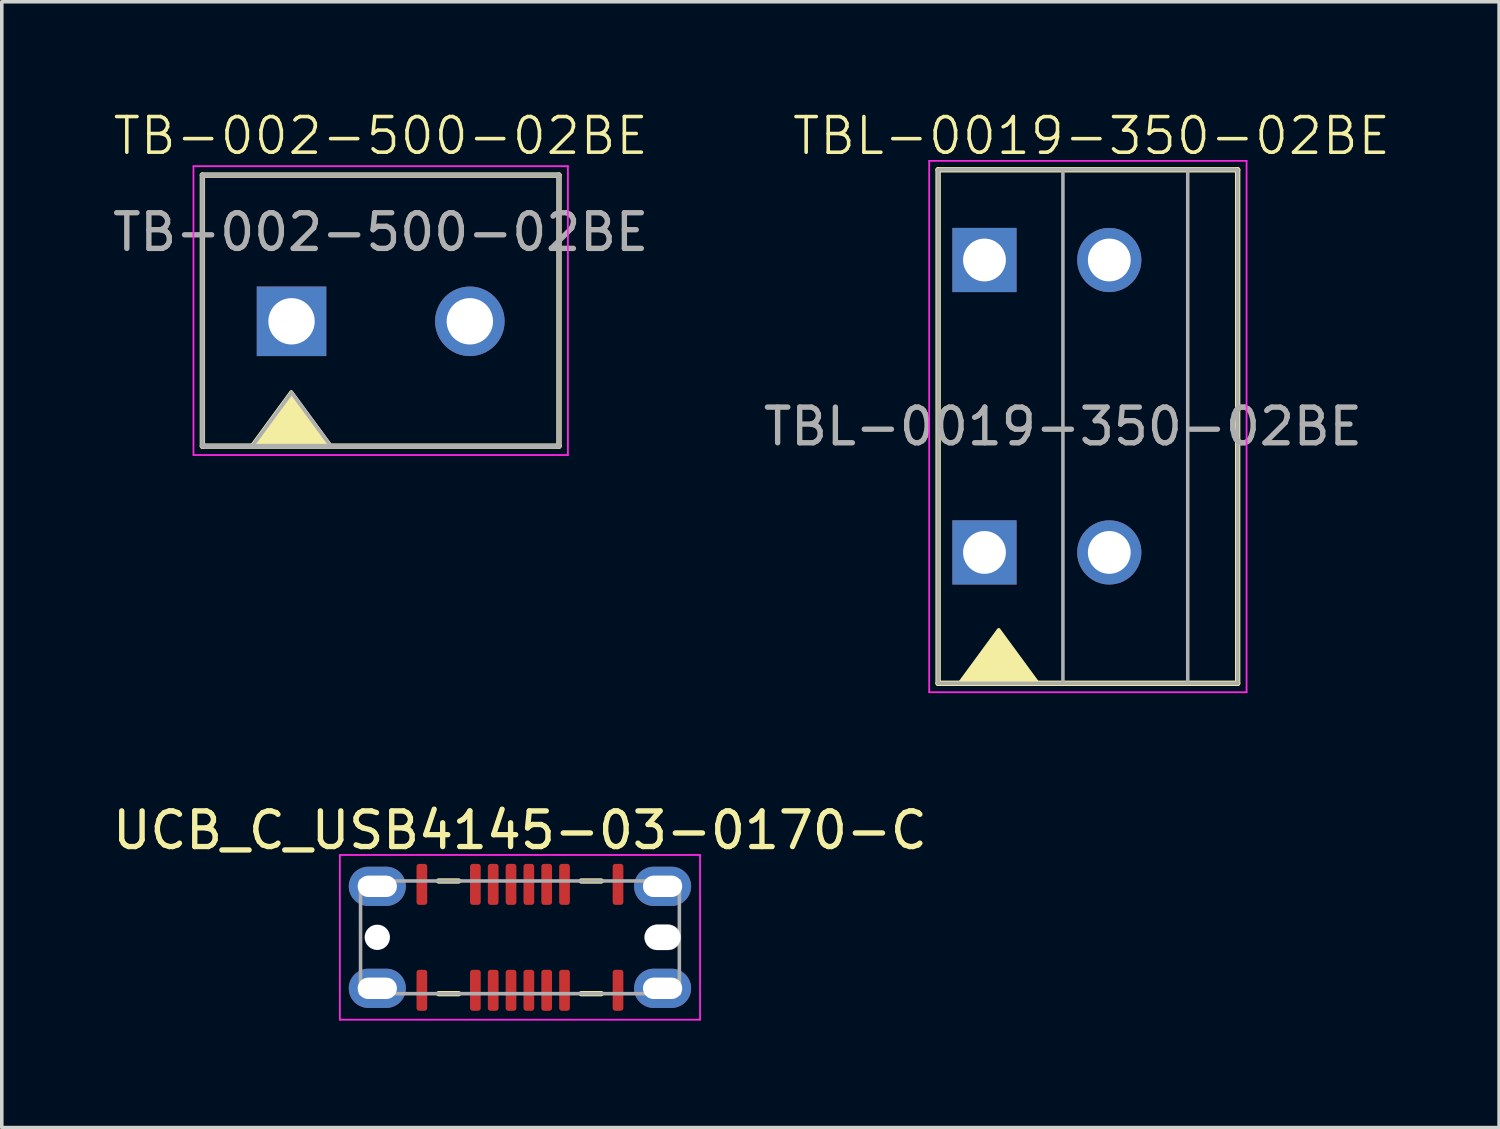
<source format=kicad_pcb>
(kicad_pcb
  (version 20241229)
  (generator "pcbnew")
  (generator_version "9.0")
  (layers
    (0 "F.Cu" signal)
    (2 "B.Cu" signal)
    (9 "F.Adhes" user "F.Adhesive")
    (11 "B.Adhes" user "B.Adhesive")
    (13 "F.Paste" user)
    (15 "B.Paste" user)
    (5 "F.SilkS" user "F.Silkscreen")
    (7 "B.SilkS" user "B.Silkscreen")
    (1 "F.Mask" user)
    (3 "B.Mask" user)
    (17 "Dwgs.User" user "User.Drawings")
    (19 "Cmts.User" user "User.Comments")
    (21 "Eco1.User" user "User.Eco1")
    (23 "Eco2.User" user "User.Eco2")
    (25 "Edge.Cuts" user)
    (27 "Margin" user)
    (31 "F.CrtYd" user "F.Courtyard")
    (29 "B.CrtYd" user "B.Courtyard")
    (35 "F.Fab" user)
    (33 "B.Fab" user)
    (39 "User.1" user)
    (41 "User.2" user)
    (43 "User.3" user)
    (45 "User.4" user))
  (footprint "TB-002-500-02BE"
    (layer "F.Cu")
    (at 7.625 5.96)
    (property "Reference" "TB-002-500-02BE" (at 0 -5.2 0) (unlocked yes) (layer "F.SilkS") (effects (font (size 1 1) (thickness 0.1))))
    (attr through_hole)
    (fp_line (start -5 -4.1) (end 5 -4.1) (stroke (width 0.15) (type solid)) (layer "F.SilkS"))
    (fp_line (start -5 3.5) (end -5 -4.1) (stroke (width 0.15) (type solid)) (layer "F.SilkS"))
    (fp_line (start 5 -4.1) (end 5 3.5) (stroke (width 0.15) (type solid)) (layer "F.SilkS"))
    (fp_line (start 5 3.5) (end -5 3.5) (stroke (width 0.15) (type solid)) (layer "F.SilkS"))
    (fp_poly (pts (xy -2.508 1.979) (xy -1.408 3.479) (xy -3.608 3.479)) (stroke (width 0.1) (type solid)) (fill yes) (layer "F.SilkS"))
    (fp_line (start -5.25 -4.35) (end 5.25 -4.35) (stroke (width 0.05) (type solid)) (layer "F.CrtYd"))
    (fp_line (start -5.25 3.75) (end -5.25 -4.35) (stroke (width 0.05) (type solid)) (layer "F.CrtYd"))
    (fp_line (start 5.25 -4.35) (end 5.25 3.75) (stroke (width 0.05) (type solid)) (layer "F.CrtYd"))
    (fp_line (start 5.25 3.75) (end -5.25 3.75) (stroke (width 0.05) (type solid)) (layer "F.CrtYd"))
    (fp_line (start -5 -4.1) (end 5 -4.1) (stroke (width 0.127) (type solid)) (layer "F.Fab"))
    (fp_line (start -5 3.5) (end -5 -4.1) (stroke (width 0.127) (type solid)) (layer "F.Fab"))
    (fp_line (start -2.5 2) (end -3.6 3.5) (stroke (width 0.1) (type default)) (layer "F.Fab"))
    (fp_line (start -2.5 2) (end -1.4 3.5) (stroke (width 0.1) (type default)) (layer "F.Fab"))
    (fp_line (start 5 -4.1) (end 5 3.5) (stroke (width 0.127) (type solid)) (layer "F.Fab"))
    (fp_line (start 5 3.5) (end -5 3.5) (stroke (width 0.127) (type solid)) (layer "F.Fab"))
    (fp_text user "${REFERENCE}" (at 0 -2.5 0) (unlocked yes) (layer "F.Fab") (effects (font (size 1 1) (thickness 0.15))))
    (pad "1" thru_hole rect (at -2.5 0) (size 1.95 1.95) (drill 1.3) (layers "*.Cu" "*.Mask"))
    (pad "2" thru_hole circle (at 2.5 0) (size 1.95 1.95) (drill 1.3) (layers "*.Cu" "*.Mask")))
  (footprint "UCB_C_USB4145-03-0170-C"
    (layer "F.Cu")
    (at 11.53 23.234)
    (property "Reference" "UCB_C_USB4145-03-0170-C" (at 0 -3 0) (layer "F.SilkS") (effects (font (size 1 1) (thickness 0.15))))
    (attr smd)
    (fp_line (start -2.28 -1.58) (end -1.72 -1.58) (stroke (width 0.15) (type solid)) (layer "F.SilkS"))
    (fp_line (start -2.28 1.58) (end -1.72 1.58) (stroke (width 0.15) (type solid)) (layer "F.SilkS"))
    (fp_line (start 1.72 -1.58) (end 2.28 -1.58) (stroke (width 0.15) (type solid)) (layer "F.SilkS"))
    (fp_line (start 1.72 1.58) (end 2.28 1.58) (stroke (width 0.15) (type solid)) (layer "F.SilkS"))
    (fp_line (start 3.85 -0.355) (end 4.15 -0.355) (stroke (width 0.01) (type solid)) (layer "Edge.Cuts"))
    (fp_line (start 4.15 0.355) (end 3.85 0.355) (stroke (width 0.01) (type solid)) (layer "Edge.Cuts"))
    (fp_arc (start 3.495 0) (mid 3.598977 -0.251023) (end 3.85 -0.355) (stroke (width 0.01) (type solid)) (layer "Edge.Cuts"))
    (fp_arc (start 3.85 0.355) (mid 3.598977 0.251023) (end 3.495 0) (stroke (width 0.01) (type solid)) (layer "Edge.Cuts"))
    (fp_arc (start 4.15 -0.355) (mid 4.401023 -0.251023) (end 4.505 0) (stroke (width 0.01) (type solid)) (layer "Edge.Cuts"))
    (fp_arc (start 4.505 0) (mid 4.401023 0.251023) (end 4.15 0.355) (stroke (width 0.01) (type solid)) (layer "Edge.Cuts"))
    (fp_line (start -5.05 -2.31) (end -5.05 2.31) (stroke (width 0.05) (type solid)) (layer "F.CrtYd"))
    (fp_line (start -5.05 2.31) (end 5.05 2.31) (stroke (width 0.05) (type solid)) (layer "F.CrtYd"))
    (fp_line (start 5.05 -2.31) (end -5.05 -2.31) (stroke (width 0.05) (type solid)) (layer "F.CrtYd"))
    (fp_line (start 5.05 2.31) (end 5.05 -2.31) (stroke (width 0.05) (type solid)) (layer "F.CrtYd"))
    (fp_line (start -4.47 -1.58) (end 4.47 -1.58) (stroke (width 0.1) (type solid)) (layer "F.Fab"))
    (fp_line (start -4.47 1.58) (end -4.47 -1.58) (stroke (width 0.1) (type solid)) (layer "F.Fab"))
    (fp_line (start 4.47 -1.58) (end 4.47 1.58) (stroke (width 0.1) (type solid)) (layer "F.Fab"))
    (fp_line (start 4.47 1.58) (end -4.47 1.58) (stroke (width 0.1) (type solid)) (layer "F.Fab"))
    (pad "" np_thru_hole circle (at -4 0) (size 0.71 0.71) (drill 0.71) (layers "*.Cu" "*.Mask"))
    (pad "" np_thru_hole oval (at 4 0) (size 1.01 0.71) (drill oval 1.01 0.71) (layers "*.Cu" "*.Mask"))
    (pad "A1" smd roundrect (at -2.75 -1.485) (size 0.3 1.15) (layers "F.Cu" "F.Mask" "F.Paste") (roundrect_rratio 0.25))
    (pad "A4" smd roundrect (at -1.25 -1.485) (size 0.3 1.15) (layers "F.Cu" "F.Mask" "F.Paste") (roundrect_rratio 0.25))
    (pad "A5" smd roundrect (at -0.75 -1.485) (size 0.3 1.15) (layers "F.Cu" "F.Mask" "F.Paste") (roundrect_rratio 0.25))
    (pad "A6" smd roundrect (at -0.25 -1.485) (size 0.3 1.15) (layers "F.Cu" "F.Mask" "F.Paste") (roundrect_rratio 0.25))
    (pad "A7" smd roundrect (at 0.25 -1.485) (size 0.3 1.15) (layers "F.Cu" "F.Mask" "F.Paste") (roundrect_rratio 0.25))
    (pad "A8" smd roundrect (at 0.75 -1.485) (size 0.3 1.15) (layers "F.Cu" "F.Mask" "F.Paste") (roundrect_rratio 0.25))
    (pad "A9" smd roundrect (at 1.25 -1.485) (size 0.3 1.15) (layers "F.Cu" "F.Mask" "F.Paste") (roundrect_rratio 0.25))
    (pad "A12" smd roundrect (at 2.75 -1.485) (size 0.3 1.15) (layers "F.Cu" "F.Mask" "F.Paste") (roundrect_rratio 0.25))
    (pad "B1" smd roundrect (at 2.75 1.485) (size 0.3 1.15) (layers "F.Cu" "F.Mask" "F.Paste") (roundrect_rratio 0.25))
    (pad "B4" smd roundrect (at 1.25 1.485) (size 0.3 1.15) (layers "F.Cu" "F.Mask" "F.Paste") (roundrect_rratio 0.25))
    (pad "B5" smd roundrect (at 0.75 1.485) (size 0.3 1.15) (layers "F.Cu" "F.Mask" "F.Paste") (roundrect_rratio 0.25))
    (pad "B6" smd roundrect (at 0.25 1.485) (size 0.3 1.15) (layers "F.Cu" "F.Mask" "F.Paste") (roundrect_rratio 0.25))
    (pad "B7" smd roundrect (at -0.25 1.485) (size 0.3 1.15) (layers "F.Cu" "F.Mask" "F.Paste") (roundrect_rratio 0.25))
    (pad "B8" smd roundrect (at -0.75 1.485) (size 0.3 1.15) (layers "F.Cu" "F.Mask" "F.Paste") (roundrect_rratio 0.25))
    (pad "B9" smd roundrect (at -1.25 1.485) (size 0.3 1.15) (layers "F.Cu" "F.Mask" "F.Paste") (roundrect_rratio 0.25))
    (pad "B12" smd roundrect (at -2.75 1.485) (size 0.3 1.15) (layers "F.Cu" "F.Mask" "F.Paste") (roundrect_rratio 0.25))
    (pad "S" thru_hole oval (at -4 -1.43) (size 1.6 1.1) (drill oval 1.1 0.6) (layers "*.Cu" "*.Mask" "F.Paste"))
    (pad "S" thru_hole oval (at -4 1.43) (size 1.6 1.1) (drill oval 1.1 0.6) (layers "*.Cu" "*.Mask" "F.Paste"))
    (pad "S" thru_hole oval (at 4 -1.43) (size 1.6 1.1) (drill oval 1.1 0.6) (layers "*.Cu" "*.Mask" "F.Paste"))
    (pad "S" thru_hole oval (at 4 1.43) (size 1.6 1.1) (drill oval 1.1 0.6) (layers "*.Cu" "*.Mask" "F.Paste")))
  (footprint "TBL-0019-350-02BE"
    (layer "F.Cu")
    (at 26.756 8.911)
    (property "Reference" "TBL-0019-350-02BE" (at 0.8 -8.15 0) (unlocked yes) (layer "F.SilkS") (effects (font (size 1 1) (thickness 0.1))))
    (attr through_hole)
    (fp_line (start -3.5 -7.2) (end -3.5 7.2) (stroke (width 0.15) (type solid)) (layer "F.SilkS"))
    (fp_line (start -3.5 7.2) (end 4.9 7.2) (stroke (width 0.15) (type solid)) (layer "F.SilkS"))
    (fp_line (start 4.9 -7.2) (end -3.5 -7.2) (stroke (width 0.15) (type solid)) (layer "F.SilkS"))
    (fp_line (start 4.9 7.2) (end 4.9 -7.2) (stroke (width 0.15) (type solid)) (layer "F.SilkS"))
    (fp_poly (pts (xy -1.8 5.7) (xy -0.7 7.2) (xy -2.9 7.2)) (stroke (width 0.1) (type solid)) (fill yes) (layer "F.SilkS"))
    (fp_line (start -3.75 -7.45) (end -3.75 7.45) (stroke (width 0.05) (type solid)) (layer "F.CrtYd"))
    (fp_line (start -3.75 7.45) (end 5.15 7.45) (stroke (width 0.05) (type solid)) (layer "F.CrtYd"))
    (fp_line (start 5.15 -7.45) (end -3.75 -7.45) (stroke (width 0.05) (type solid)) (layer "F.CrtYd"))
    (fp_line (start 5.15 7.45) (end 5.15 -7.45) (stroke (width 0.05) (type solid)) (layer "F.CrtYd"))
    (fp_line (start -3.5 -7.2) (end -3.5 7.2) (stroke (width 0.1) (type solid)) (layer "F.Fab"))
    (fp_line (start -3.5 7.2) (end 4.9 7.2) (stroke (width 0.1) (type solid)) (layer "F.Fab"))
    (fp_line (start 0 -7.2) (end 0 7.2) (stroke (width 0.1) (type default)) (layer "F.Fab"))
    (fp_line (start 3.5 -7.2) (end 3.5 7.2) (stroke (width 0.1) (type default)) (layer "F.Fab"))
    (fp_line (start 4.9 -7.2) (end -3.5 -7.2) (stroke (width 0.1) (type solid)) (layer "F.Fab"))
    (fp_line (start 4.9 7.2) (end 4.9 -7.2) (stroke (width 0.1) (type solid)) (layer "F.Fab"))
    (fp_text user "${REFERENCE}" (at 0 0 0) (unlocked yes) (layer "F.Fab") (effects (font (size 1 1) (thickness 0.15))))
    (pad "1" thru_hole rect (at -2.2 -4.67) (size 1.8 1.8) (drill 1.2) (layers "*.Cu" "*.Mask"))
    (pad "1" thru_hole rect (at -2.2 3.53) (size 1.8 1.8) (drill 1.2) (layers "*.Cu" "*.Mask"))
    (pad "2" thru_hole circle (at 1.3 -4.67) (size 1.8 1.8) (drill 1.2) (layers "*.Cu" "*.Mask"))
    (pad "2" thru_hole circle (at 1.3 3.53) (size 1.8 1.8) (drill 1.2) (layers "*.Cu" "*.Mask")))
  (gr_rect
    (start -3 -3)
    (end 38.987 28.569)
    (stroke (width 0.1) (type default))
    (fill no)
    (layer "Edge.Cuts")))
</source>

#### WHAT YOU NEED TO DO:
All lines above from the one containing "(fp_line (start 5 3.5) (end -5 3.5) (stroke (width 0.127)" to the one containing "(fp_arc (start 4.15" must be repeated exactly, both lines included, and no others.

#### THE ANSWER:
    (fp_line (start 5 3.5) (end -5 3.5) (stroke (width 0.127) (type solid)) (layer "F.Fab"))
    (fp_text user "${REFERENCE}" (at 0 -2.5 0) (unlocked yes) (layer "F.Fab") (effects (font (size 1 1) (thickness 0.15))))
    (pad "1" thru_hole rect (at -2.5 0) (size 1.95 1.95) (drill 1.3) (layers "*.Cu" "*.Mask"))
    (pad "2" thru_hole circle (at 2.5 0) (size 1.95 1.95) (drill 1.3) (layers "*.Cu" "*.Mask")))
  (footprint "UCB_C_USB4145-03-0170-C"
    (layer "F.Cu")
    (at 11.53 23.234)
    (property "Reference" "UCB_C_USB4145-03-0170-C" (at 0 -3 0) (layer "F.SilkS") (effects (font (size 1 1) (thickness 0.15))))
    (attr smd)
    (fp_line (start -2.28 -1.58) (end -1.72 -1.58) (stroke (width 0.15) (type solid)) (layer "F.SilkS"))
    (fp_line (start -2.28 1.58) (end -1.72 1.58) (stroke (width 0.15) (type solid)) (layer "F.SilkS"))
    (fp_line (start 1.72 -1.58) (end 2.28 -1.58) (stroke (width 0.15) (type solid)) (layer "F.SilkS"))
    (fp_line (start 1.72 1.58) (end 2.28 1.58) (stroke (width 0.15) (type solid)) (layer "F.SilkS"))
    (fp_line (start 3.85 -0.355) (end 4.15 -0.355) (stroke (width 0.01) (type solid)) (layer "Edge.Cuts"))
    (fp_line (start 4.15 0.355) (end 3.85 0.355) (stroke (width 0.01) (type solid)) (layer "Edge.Cuts"))
    (fp_arc (start 3.495 0) (mid 3.598977 -0.251023) (end 3.85 -0.355) (stroke (width 0.01) (type solid)) (layer "Edge.Cuts"))
    (fp_arc (start 3.85 0.355) (mid 3.598977 0.251023) (end 3.495 0) (stroke (width 0.01) (type solid)) (layer "Edge.Cuts"))
    (fp_arc (start 4.15 -0.355) (mid 4.401023 -0.251023) (end 4.505 0) (stroke (width 0.01) (type solid)) (layer "Edge.Cuts"))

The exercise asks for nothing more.